Medicaid Work Requirements: The Evidence and the Policy Debate

Medicaid work requirements, which condition health insurance coverage on meeting employment or other activity requirements, have been proposed in multiple states and implemented in a small number of them as part of Section 1115 waiver experiments. The policy has generated significant debate about its goals, its effects, and the legal authority for the federal government to approve state waivers that impose conditions not included in the Medicaid statute.
The policy rationale offered for work requirements is that employment promotes health and that Medicaid coverage should be linked to productive activity. Proponents argue that Medicaid is intended as a support for people who are temporarily unable to work due to poverty or health conditions, not as a permanent benefit for working-age adults who choose not to work. They contend that requirements to work, search for work, volunteer, or attend job training can promote employment and ultimately reduce dependency on public programs.
The empirical evidence on work requirements' effects is now fairly substantial, drawing primarily on the Arkansas implementation, which was the most extensive before courts halted it, and on analyses of work requirements in other contexts. The primary finding is consistent: work requirements reduce Medicaid enrollment substantially, primarily by creating administrative barriers that eligible individuals cannot navigate, rather than by actually increasing employment.
In Arkansas, the state that implemented requirements most extensively beginning in 2018, enrollment dropped by more than 18,000 individuals within the first several months. Research by Benjamin Sommers and colleagues at Harvard found that the coverage losses were primarily among individuals who were working or who met exemption criteria but could not document their compliance through the reporting system, not among individuals who lacked qualifying activity. Critically, employment did not increase measurably following the requirements. The requirements reduced coverage without producing the intended increase in work.

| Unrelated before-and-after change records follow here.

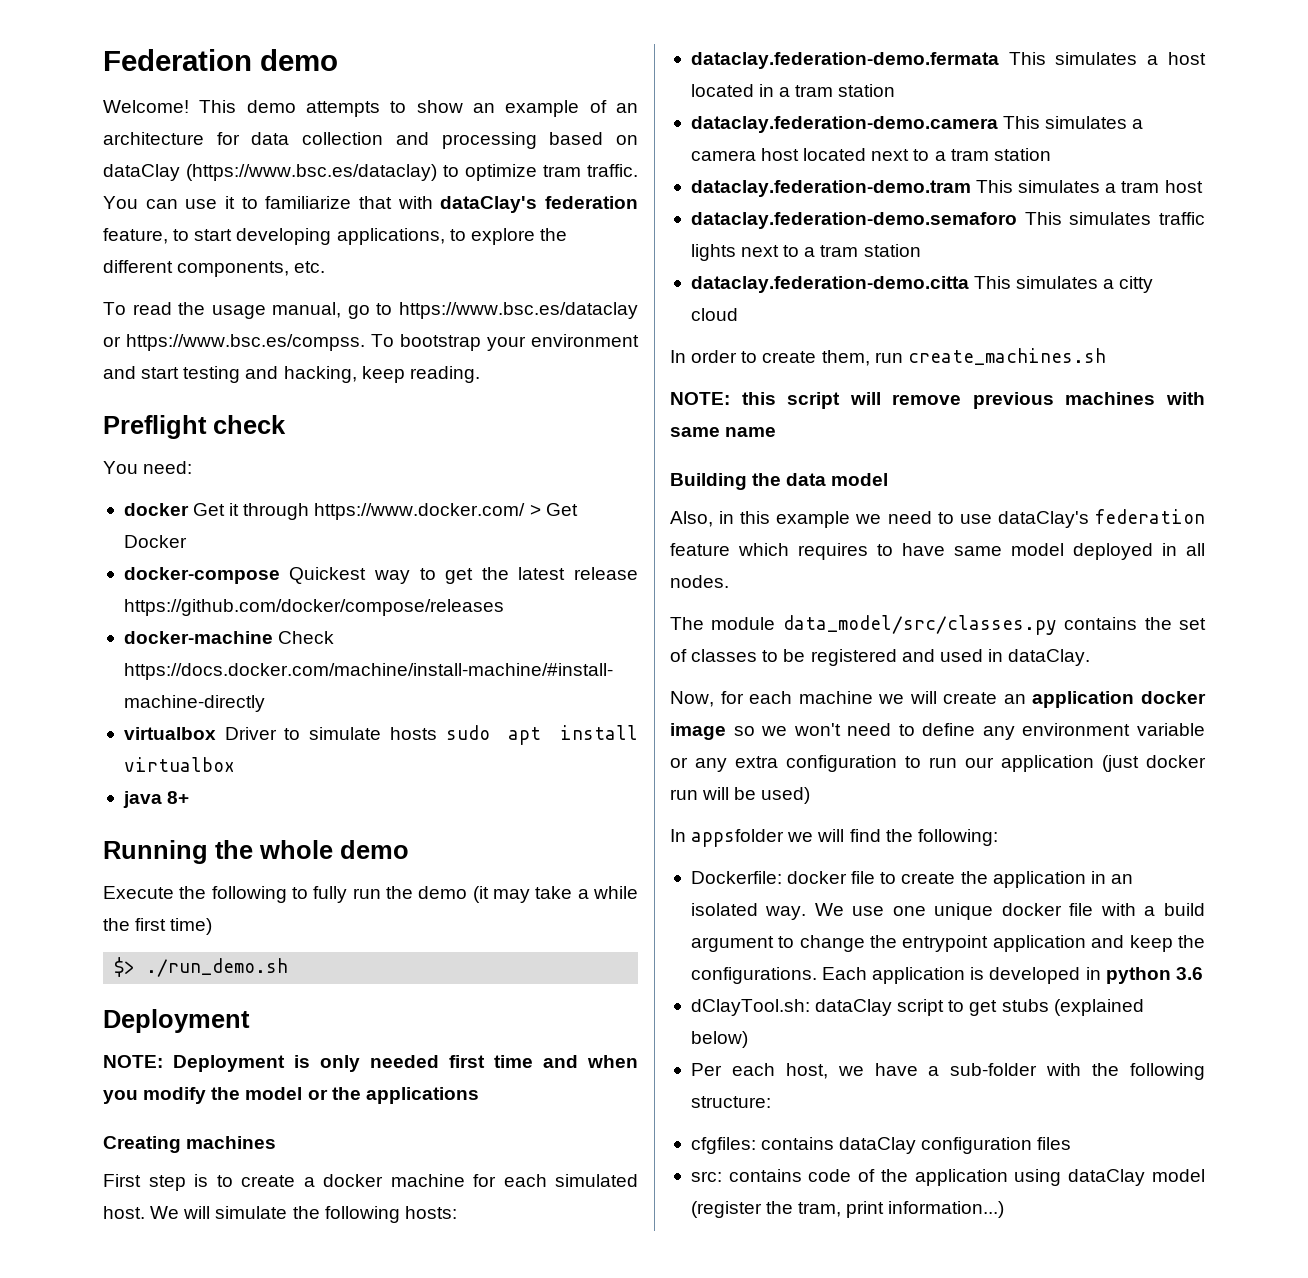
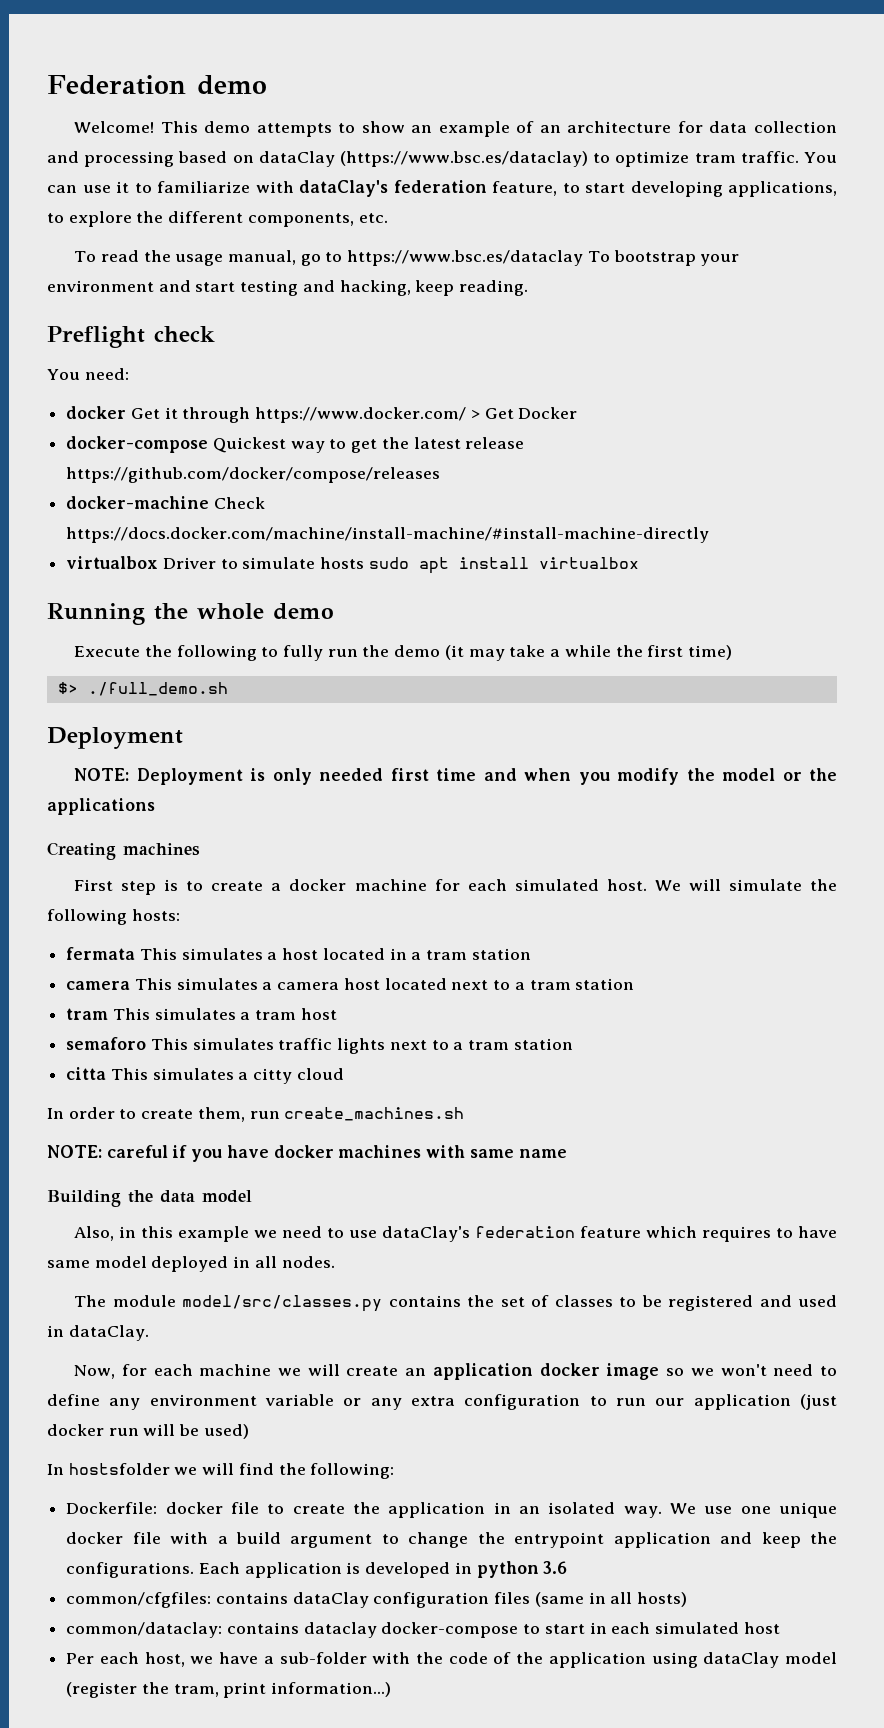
[359,196,393,209] that -> (250, 187) none
[103,334,365,351] or https://www.bsc.es/compss. -> (584, 258) none
[122,791,190,808] // java 8+ -> (639, 563) none
[146,958,289,977] ./run_demo.sh -> [87,682,228,696] ./full_demo.sh
[690,52,999,69] dataclay.federation-demo.fermata -> [66,947,136,960] fermata
[690,116,998,133] dataclay.federation-demo.camera -> [66,981,131,990] camera
[690,180,971,197] dataclay.federation-demo.tram -> [66,1008,109,1020] tram
[690,212,1017,229] dataclay.federation-demo.semaforo -> [66,1037,147,1050] semaforo
[690,276,969,293] dataclay.federation-demo.citta -> [66,1067,107,1080] citta
[741,392,1054,409] this script will remove previous -> [106,1145,334,1162] careful if you have docker
[782,615,1057,635] data_model/src/classes.py -> [182,1295,383,1312] model/src/classes.py
[691,829,785,847] appsfolder -> [68,1463,170,1475] hostsfolder
[690,999,1144,1016] [690,1031,748,1048] dClayTool.sh: dataClay script to get stubs (explained below) -> [66,1592,688,1608] [66,1622,780,1638] common/cfgfiles: contains dataClay configuration files (same in all hosts) // common/dataclay: contains dataclay docker-compose to start in each simulated host
[1130,1063,1205,1080] [690,1096,771,1108] [690,1137,1072,1154] [690,1169,802,1182] following structure: // cfgfiles: contains dataClay configuration files // src: contains -> (443, 1658) none

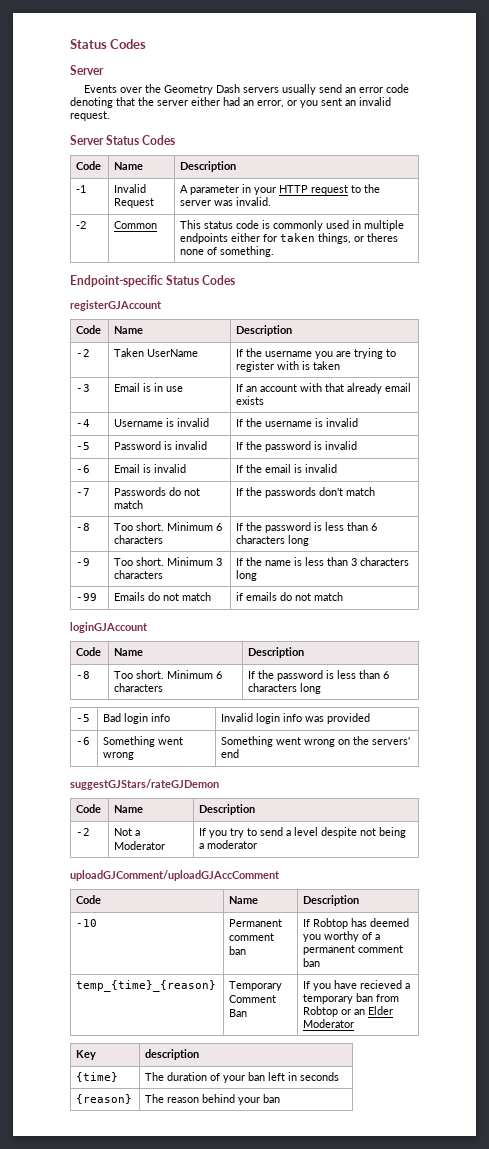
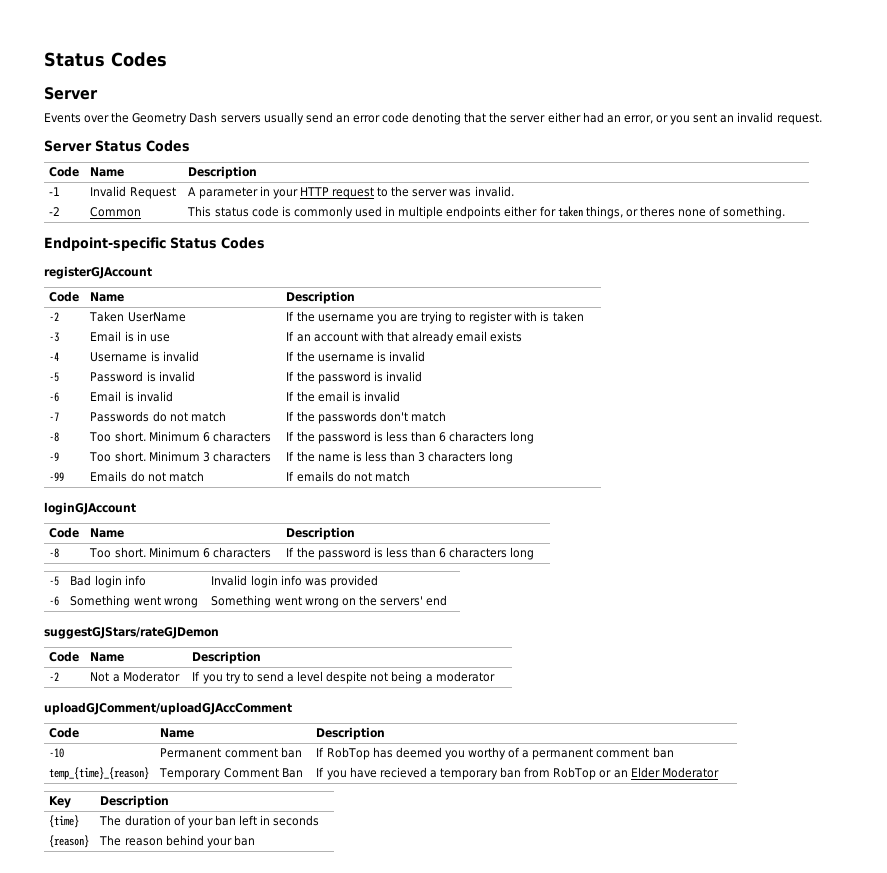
[236,592,244,601] if -> [286,471,295,481] If
[313,918,349,929] Robtop -> [326,747,370,760] RobTop
[303,1006,339,1017] Robtop -> [553,767,597,780] RobTop
[145,1049,200,1060] description -> [100,795,170,808] Description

The population subject to Medicaid work requirements skews toward individuals with significant barriers to stable employment: people with chronic health conditions, caregiving responsibilities, unstable housing, transportation challenges, and other circumstances that make sustained employment difficult. These are populations for whom losing health coverage is particularly harmful, since their healthcare needs are often elevated. Research documents that coverage losses associated with work requirements increase rates of uncompensated care and emergency room use in ways that do not reduce overall system costs.
Legal challenges to work requirements have succeeded in federal courts on administrative law grounds. Courts have found that the Department of Health and Human Services exceeded its statutory authority in approving waivers that impose conditions Congress did not include in the Medicaid statute. The Supreme Court declined to rule on the merits in a key case, allowing lower court rulings to stand. Subsequent administrations have taken different positions on whether to approve such waivers, with the policy oscillating based on which party controls the executive branch.
The Trump administration approved multiple state work requirement waivers in its first term and has indicated intent to do so again in the second term. The Biden administration withdrew approvals for pending waivers and declined to approve new ones. States that had sought waivers under the Trump administration resubmitted them following the 2024 election, and the status of those applications has been closely monitored by Medicaid advocates.
The broader policy question is what Medicaid is for and who it should serve. The Affordable Care Act expansion extended Medicaid to cover adults with incomes up to 138 percent of the federal poverty level, reaching a population that had not previously been covered. Work requirements effectively add conditions that Congress did not impose when it enacted this expansion, raising questions about whether executive waivers can appropriately modify statutory eligibility conditions.
Healthcare researchers and public health advocates have consistently argued that the evidence does not support work requirements as a tool for improving health outcomes or promoting employment, and that the primary effect is coverage loss for vulnerable individuals without meaningful compensating benefits. The policy debate continues in the context of broader discussions about Medicaid's future, eligibility policy, and the appropriate scope of executive waiver authority.